He is right that we should work against Chinese aggression, but we can't do that by sending out shrinking Navy over there. It would be one thing if the US still have 500 plus ships as it did under Reagan, but now we are down to 300 or less, including support ships. The combat ships are so few, so expensive and so slow to replace that losing even one will be a terrible blow. Its not unlike the situation the British and Germans faced during WWI with their Dreadnoughts. Each ship represented a great deal of national capital and the thought of losing even one ensured that only a handful of major engagements happened in the whole course of the war.

We also have the problems of China holding much of our debt, even though it is cutting back and selling some off, controlling much of our manufacturing and increasing is soaking up the design and creative aspects as well, and their armies of hackers targeting our wide open and defenseless internet, corporate and utility sites.

Well, I'm not going to beat this dead horse anymore.
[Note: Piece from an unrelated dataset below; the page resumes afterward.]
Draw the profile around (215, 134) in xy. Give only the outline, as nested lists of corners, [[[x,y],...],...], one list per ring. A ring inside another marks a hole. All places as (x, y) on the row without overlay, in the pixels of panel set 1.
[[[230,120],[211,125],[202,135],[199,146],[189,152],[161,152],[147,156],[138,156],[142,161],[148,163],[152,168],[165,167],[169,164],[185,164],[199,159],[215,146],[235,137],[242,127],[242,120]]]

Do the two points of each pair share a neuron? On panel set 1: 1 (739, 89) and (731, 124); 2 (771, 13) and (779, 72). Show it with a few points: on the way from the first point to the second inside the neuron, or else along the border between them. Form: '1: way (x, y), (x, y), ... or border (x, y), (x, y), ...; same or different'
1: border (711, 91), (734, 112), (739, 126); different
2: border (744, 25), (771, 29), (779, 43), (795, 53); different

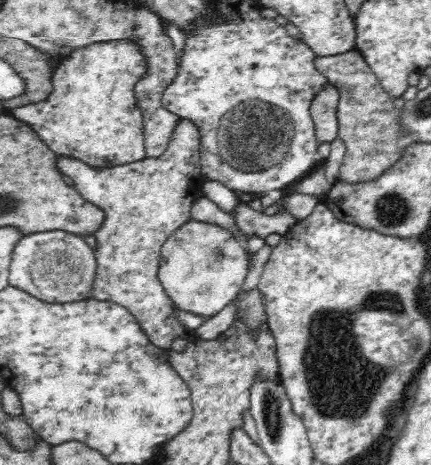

I'll just say that Obama is wrecking the economy, but McCain would have followed some of the same policies and wrecked the economy AND started many wars around the world to boot.

In a message dated 6/21/2011 2:59:26 A.M. Eastern Daylight Time, no_reply writes:

McCain, a champion of an assertive military policy who lost the 2008 presidential race to Barack Obama, welcomed the administration's defense of freedom of navigation in the South China Sea but said it should go further.